Although public debt soared to around 100% of GDP late last year, many economists find it less disturbing than before because interest rates are very low.
Political capital
Instead of worrying about the additional debt generated by the Biden plan, Summers worries that its move could dampen lawmakers ’political appetite to spend later on attacking key issues such as inadequate public investment.
Asked about this risk on CBS’s “Face the Nation” program on Sunday, Yellen reiterated the administration’s determination to present another package to address these long-term issues.
On Friday, Biden said he was ready to move forward with his relief plan without Republican support.
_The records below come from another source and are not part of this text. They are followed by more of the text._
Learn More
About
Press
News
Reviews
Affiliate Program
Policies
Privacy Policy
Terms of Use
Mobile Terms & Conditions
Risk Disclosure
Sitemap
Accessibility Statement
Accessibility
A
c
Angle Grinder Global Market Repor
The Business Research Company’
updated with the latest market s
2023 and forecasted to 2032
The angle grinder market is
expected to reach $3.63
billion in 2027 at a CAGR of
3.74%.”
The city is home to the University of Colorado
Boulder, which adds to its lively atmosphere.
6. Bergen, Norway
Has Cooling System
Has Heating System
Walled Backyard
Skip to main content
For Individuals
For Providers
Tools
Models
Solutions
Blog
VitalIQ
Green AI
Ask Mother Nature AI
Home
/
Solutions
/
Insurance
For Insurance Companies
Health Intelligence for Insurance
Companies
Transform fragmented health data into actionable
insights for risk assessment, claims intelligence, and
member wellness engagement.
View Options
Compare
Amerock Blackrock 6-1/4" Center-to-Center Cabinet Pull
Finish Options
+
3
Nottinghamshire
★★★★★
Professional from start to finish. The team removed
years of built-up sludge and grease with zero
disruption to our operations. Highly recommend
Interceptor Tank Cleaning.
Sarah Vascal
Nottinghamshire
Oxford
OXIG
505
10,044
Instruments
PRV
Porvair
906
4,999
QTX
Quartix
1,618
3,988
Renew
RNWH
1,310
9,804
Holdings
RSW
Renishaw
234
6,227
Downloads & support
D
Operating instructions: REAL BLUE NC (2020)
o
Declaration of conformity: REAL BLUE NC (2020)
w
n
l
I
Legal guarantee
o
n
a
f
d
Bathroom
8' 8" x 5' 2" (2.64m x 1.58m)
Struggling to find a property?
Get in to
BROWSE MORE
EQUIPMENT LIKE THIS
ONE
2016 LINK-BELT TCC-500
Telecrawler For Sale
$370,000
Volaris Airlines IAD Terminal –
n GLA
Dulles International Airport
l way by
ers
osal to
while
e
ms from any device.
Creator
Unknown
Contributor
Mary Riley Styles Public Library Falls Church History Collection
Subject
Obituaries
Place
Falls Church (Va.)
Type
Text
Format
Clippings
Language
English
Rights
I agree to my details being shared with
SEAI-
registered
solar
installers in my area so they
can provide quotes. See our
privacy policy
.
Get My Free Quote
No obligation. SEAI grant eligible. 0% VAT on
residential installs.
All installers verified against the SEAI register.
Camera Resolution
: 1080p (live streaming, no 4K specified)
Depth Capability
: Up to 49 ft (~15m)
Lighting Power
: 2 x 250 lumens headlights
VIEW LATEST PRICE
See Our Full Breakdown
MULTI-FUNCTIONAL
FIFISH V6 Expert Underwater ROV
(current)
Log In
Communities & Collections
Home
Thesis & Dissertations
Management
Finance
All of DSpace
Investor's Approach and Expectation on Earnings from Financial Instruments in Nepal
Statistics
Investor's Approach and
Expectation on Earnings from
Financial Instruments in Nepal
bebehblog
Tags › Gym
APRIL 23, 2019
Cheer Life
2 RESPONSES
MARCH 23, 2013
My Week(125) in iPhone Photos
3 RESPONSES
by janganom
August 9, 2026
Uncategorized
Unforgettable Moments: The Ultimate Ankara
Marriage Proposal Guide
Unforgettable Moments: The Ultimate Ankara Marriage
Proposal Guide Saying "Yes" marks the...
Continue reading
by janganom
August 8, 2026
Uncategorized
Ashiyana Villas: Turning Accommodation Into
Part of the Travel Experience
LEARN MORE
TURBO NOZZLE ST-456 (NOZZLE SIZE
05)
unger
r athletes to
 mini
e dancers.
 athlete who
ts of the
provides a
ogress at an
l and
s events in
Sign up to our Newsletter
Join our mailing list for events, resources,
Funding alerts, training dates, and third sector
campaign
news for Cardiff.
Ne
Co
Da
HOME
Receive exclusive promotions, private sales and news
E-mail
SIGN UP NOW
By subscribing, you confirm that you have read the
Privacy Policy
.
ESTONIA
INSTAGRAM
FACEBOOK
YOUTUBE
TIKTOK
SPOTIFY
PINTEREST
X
Democratic leaders in Congress are following a legislative course that waives support for the Republican Party, known as reconciliation, and committees will begin drafting the bill next week.
Partisan battles over what elements can be included in the reconciliation bill are inevitable and could leave GOP members less likely to support the long-term economic reconstruction package Biden plans to introduce.
Concerns about the use of political capital are justified, according to Andy Laperriere, a former congressman who is a partner at Washington-based Cornerstone Macro LLC.
Laperriere said it “could affect the risk tolerance of the second package” among some moderate Democrats. “If you feel as if you had walked through the board of package number one, perhaps members are more cautious when walking the board of package number two ”.
– With the assistance of Christopher Condon and Julia Fanzeres
(Updates with more from the Yellen interview.)